Have tried to reset TCP/IP stack but got reply "The requisted operation requires elevation".
Do not have a clue what this means. 

Regards,

Webster188


----------



## johnwill (Sep 26, 2002)

*Re: Wireless internet is stuck on identifying...*

Even though it appears you're having the same problem, please start a new thread when you have a new issue. It's very difficult to keep two problems straight and who's working on what in a single thread. 

I've created a new thread for your issue here. 

Note: You will need to post complete details of your configuration and your specific issue in this new thread for us to help you.

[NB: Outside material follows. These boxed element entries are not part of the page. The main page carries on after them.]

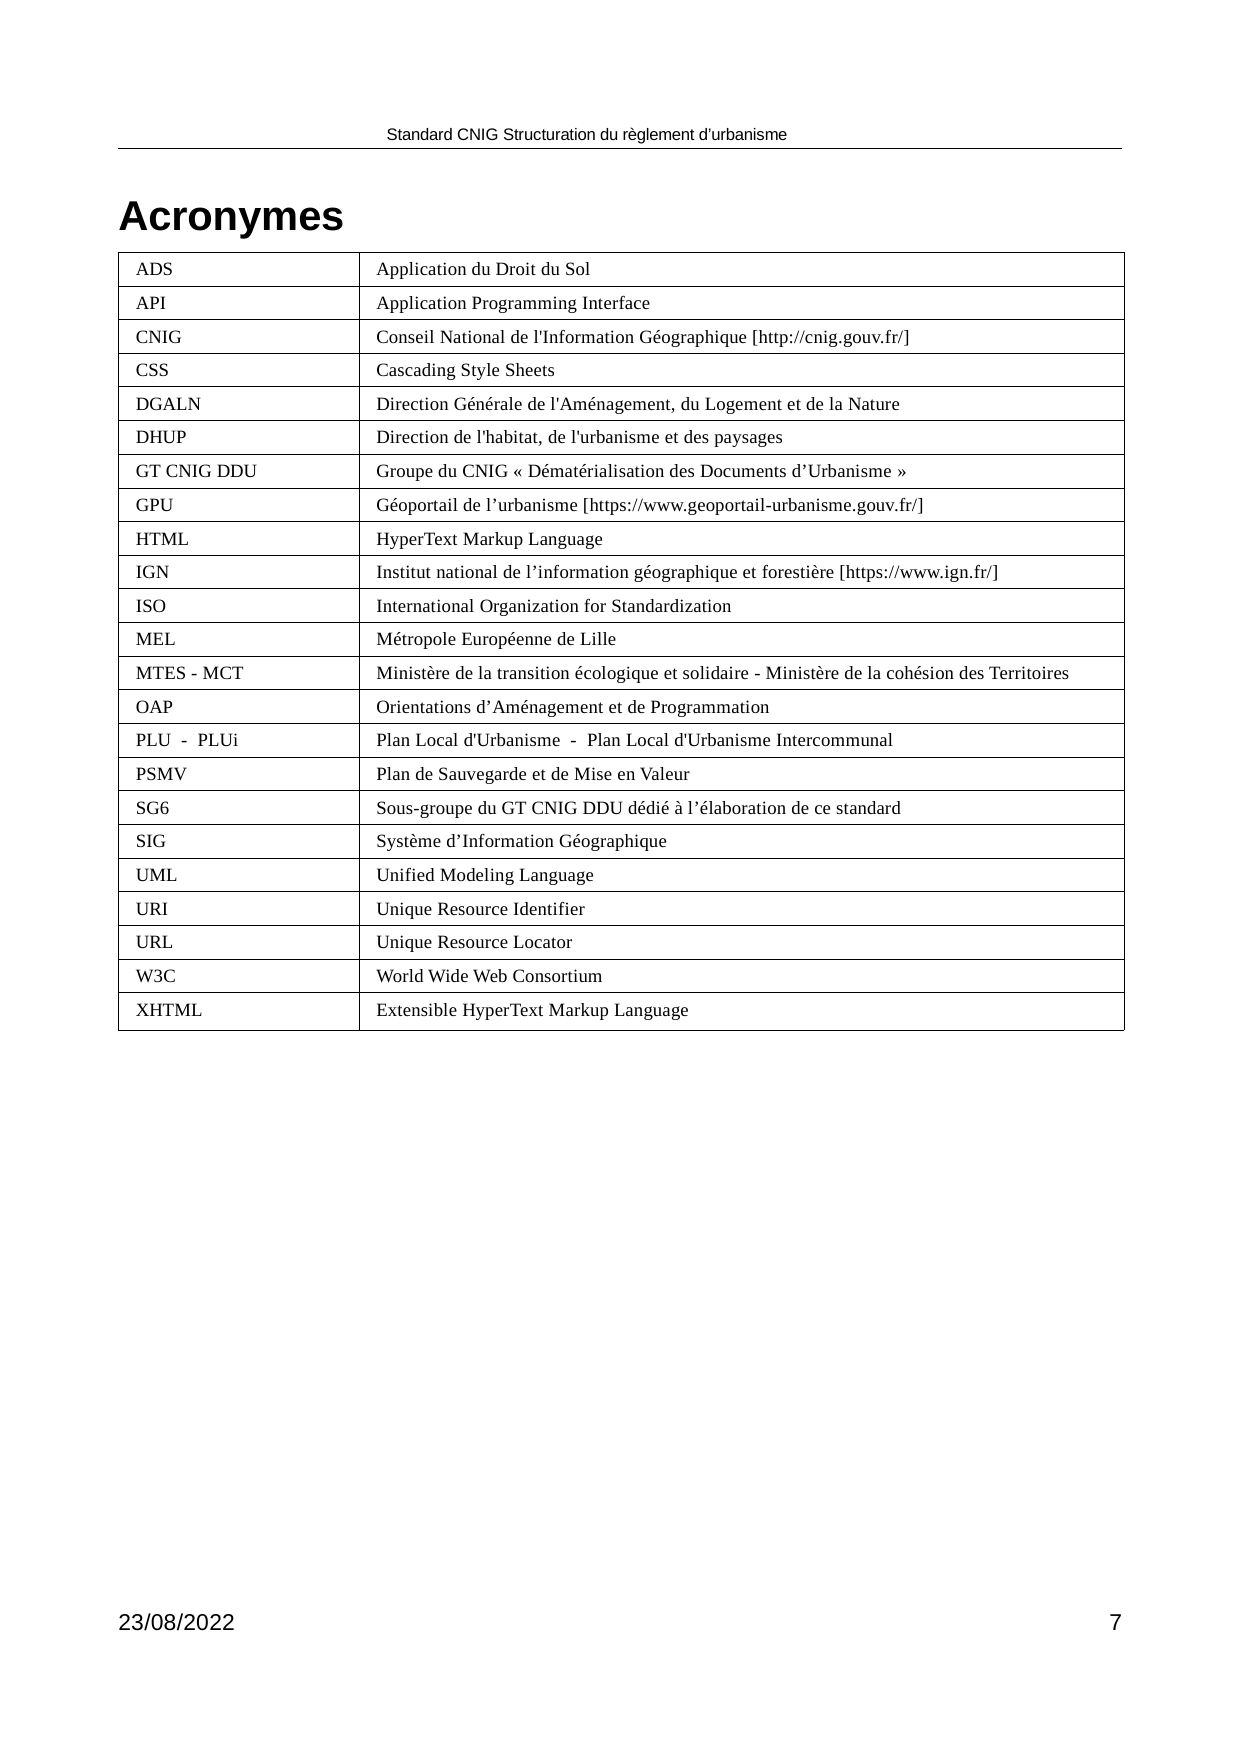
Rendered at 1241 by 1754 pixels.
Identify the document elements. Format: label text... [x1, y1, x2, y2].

table_cell Ministère de la transition écologique et solidaire - Ministère de la cohésion des Territoires [360, 657, 1124, 689]
table_cell Application Programming Interface [360, 287, 1124, 319]
table_cell UML [119, 859, 359, 891]
table_cell URL [119, 926, 359, 958]
table_cell Orientations d’Aménagement et de Programmation [360, 690, 1124, 723]
table_cell World Wide Web Consortium [360, 960, 1124, 992]
table_cell URI [119, 892, 359, 925]
table_cell IGN [119, 556, 359, 588]
table_cell SG6 [119, 791, 359, 824]
table_cell HTML [119, 522, 359, 555]
table_header Application du Droit du Sol [360, 253, 1124, 286]
table_header ADS [119, 253, 359, 286]
table_cell SIG [119, 825, 359, 857]
table_cell Extensible HyperText Markup Language [360, 993, 1124, 1030]
table_cell GPU [119, 489, 359, 521]
table_cell International Organization for Standardization [360, 589, 1124, 622]
table_cell Cascading Style Sheets [360, 354, 1124, 386]
table_cell Direction Générale de l'Aménagement, du Logement et de la Nature [360, 387, 1124, 420]
table_cell HyperText Markup Language [360, 522, 1124, 555]
table_cell API [119, 287, 359, 319]
table_cell DHUP [119, 421, 359, 454]
subtitle Acronymes [118, 192, 1122, 239]
table_cell CSS [119, 354, 359, 386]
table_cell Direction de l'habitat, de l'urbanisme et des paysages [360, 421, 1124, 454]
table_cell OAP [119, 690, 359, 723]
table_cell PLU - PLUi [119, 724, 359, 757]
table_cell Unified Modeling Language [360, 859, 1124, 891]
table_cell GT CNIG DDU [119, 455, 359, 487]
table_cell ISO [119, 589, 359, 622]
table_cell Unique Resource Identifier [360, 892, 1124, 925]
table_cell Unique Resource Locator [360, 926, 1124, 958]
table_cell W3C [119, 960, 359, 992]
table_cell Système d’Information Géographique [360, 825, 1124, 857]
table_cell Conseil National de l'Information Géographique [http://cnig.gouv.fr/] [360, 320, 1124, 353]
table_cell MTES - MCT [119, 657, 359, 689]
table_cell MEL [119, 623, 359, 656]
table_cell CNIG [119, 320, 359, 353]
table_cell PSMV [119, 758, 359, 790]
table_cell Groupe du CNIG « Dématérialisation des Documents d’Urbanisme » [360, 455, 1124, 487]
table_cell Sous-groupe du GT CNIG DDU dédié à l’élaboration de ce standard [360, 791, 1124, 824]
table_cell Géoportail de l’urbanisme [https://www.geoportail-urbanisme.gouv.fr/] [360, 489, 1124, 521]
table_cell DGALN [119, 387, 359, 420]
table_cell Institut national de l’information géographique et forestière [https://www.ign.fr/] [360, 556, 1124, 588]
table_cell Plan de Sauvegarde et de Mise en Valeur [360, 758, 1124, 790]
table_cell Métropole Européenne de Lille [360, 623, 1124, 656]
table_cell Plan Local d'Urbanisme - Plan Local d'Urbanisme Intercommunal [360, 724, 1124, 757]
table_cell XHTML [119, 993, 359, 1030]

Thanks for your cooperation.


----------



## johnwill (Sep 26, 2002)

*Re: Wireless internet is stuck on identifying...*



webster188 said:


> Have tried to reset TCP/IP stack but got reply "The requisted operation requires elevation".
> Do not have a clue what this means.


Try following the instructions EXACTLY.

*TCP/IP stack repair options for use with Windows Vista.*

Start, Programs\Accessories and *right click* on Command Prompt, select "*Run as Administrator*" to open a command prompt.

In the command prompt window that opens, type type the following commands:

Reset WINSOCK entries to installation defaults: *netsh winsock reset catalog*

Reset IPv4 TCP/IP stack to installation defaults. *netsh int ipv4 reset reset.log*

Reset IPv6 TCP/IP stack to installation defaults. *netsh int ipv6 reset reset.log*

Reboot the machine.


----------